Structure: The Casein Micelle

 Most, but not all, of the casein proteins exist in a colloidal particle known as the casein micelle. Its biological function is to carry large amounts of highly insoluble CaP to mammalian young in liquid form and to form a clot in the stomach for more efficient nutrition. Besides casein protein, calcium and phosphate, the micelle also contains citrate, minor ions, lipase and plasmin enzymes, and entrapped milk serum. These micelles are rather porous structures, occupying about 4 mL/g and 6-12% of the total volume fraction of milk. Size ranges from 50-250 nm in diameter.

Micelle.gifMicelle.gif

Casein micelle image from Dalgleish, D. G., P. Spagnuolo and H. D. Goff. 2004. A possible structure of the casein micelle based on high-resolution field-emission scanning electron microscopy. International Dairy Journal. 14: 1025-1031. This micelle is 120 nm in diameter.
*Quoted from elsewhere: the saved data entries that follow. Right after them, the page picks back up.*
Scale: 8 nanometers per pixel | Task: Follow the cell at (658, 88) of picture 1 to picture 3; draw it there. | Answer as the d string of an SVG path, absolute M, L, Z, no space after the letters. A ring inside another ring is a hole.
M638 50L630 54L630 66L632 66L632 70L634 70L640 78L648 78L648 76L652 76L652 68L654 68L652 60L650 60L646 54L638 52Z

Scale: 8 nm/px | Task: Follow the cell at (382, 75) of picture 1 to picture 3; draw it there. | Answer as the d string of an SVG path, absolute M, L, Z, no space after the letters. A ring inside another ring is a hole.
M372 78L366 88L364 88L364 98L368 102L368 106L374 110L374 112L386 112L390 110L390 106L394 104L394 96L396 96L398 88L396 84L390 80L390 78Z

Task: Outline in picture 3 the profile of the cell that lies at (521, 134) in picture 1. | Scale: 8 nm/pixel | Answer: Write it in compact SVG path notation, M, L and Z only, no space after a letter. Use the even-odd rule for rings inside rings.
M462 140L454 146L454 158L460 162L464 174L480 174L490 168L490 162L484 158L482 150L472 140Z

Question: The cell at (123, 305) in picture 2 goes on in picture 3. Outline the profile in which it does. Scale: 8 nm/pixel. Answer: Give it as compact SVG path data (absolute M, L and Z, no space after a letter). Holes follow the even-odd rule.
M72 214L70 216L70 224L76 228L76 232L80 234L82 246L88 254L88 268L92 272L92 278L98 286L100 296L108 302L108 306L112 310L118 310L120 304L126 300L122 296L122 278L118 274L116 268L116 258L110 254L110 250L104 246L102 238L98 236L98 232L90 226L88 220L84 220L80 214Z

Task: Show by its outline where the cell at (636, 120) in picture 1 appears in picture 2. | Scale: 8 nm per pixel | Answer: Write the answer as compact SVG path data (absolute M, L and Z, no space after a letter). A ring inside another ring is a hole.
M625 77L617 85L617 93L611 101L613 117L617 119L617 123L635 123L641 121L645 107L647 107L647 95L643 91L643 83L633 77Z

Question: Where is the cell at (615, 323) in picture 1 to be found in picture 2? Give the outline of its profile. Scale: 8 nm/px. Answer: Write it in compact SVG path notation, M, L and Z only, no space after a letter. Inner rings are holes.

There have been many models developed over the years to explain the structure of the casein micelle, based on all of the information available about its composition and reactivity. The casein sub-micelle model was prominent for many years, but there is sufficient evidence now to conclude that there is not a defined sub-micellar structure to the micelle at all. More recent models suggest a more open structure comprised of aggregates of protein around calcium phosphate nanoclusters. Each of the casein proteins has unique abilitites to either bind with CaP or with other caseins, which gie rise to the aggregates. The nanoclusters provide regions of more or less density. The structure is sufficiently porous to hold a considrable amount of water, and for the surface, and even part of the interior, to be reactive to other substances. All models agree that the k-casein is mostly present as a stabilizng layer around the exterior of the micelle. Please see any of the following references for great detail about micelle structures and models.

 

 

Selected References

Holt, C. & D. S. Horne. 1996. The hairy casein micelle: evolution of the concept and its implication for dairy technology. Neth. Milk Dairy J. 50: 85-111.

Horne, D. S. 1998. Casein interactions: casting light on the black boxes, the structure in dairy products. Internat. Dairy J. 8: 171-177.

Walstra, P. 1999. Casein sub-micelles: do they exist? Internat. Dairy J. 9: 189-192.

Horne, D. S. 2002. Casein structure, self-assembly and gelation. Current Opinion in Colloid and Interface Sci. 7: 456-461.

Dalgleish, D. G. 2011. On the structural models of bovine casein micelles - review and possible improvements. Soft Matter. 7: 2265-2272. 

Dalgleish, Douglas G. and Milena Corredig. 2012. The Structure of the Casein Micelle of Milk and Its Changes During Processing. Annual Reviews Food Sci. Technol. 3:449–67.

de Kruif , Cornelis G., Thom Huppertz, Volker S. Urban and Andrei V. Petukhov. 2012. Casein micelles and their internal structure. Advances in Colloid and Interface Science 171–172: 36–52.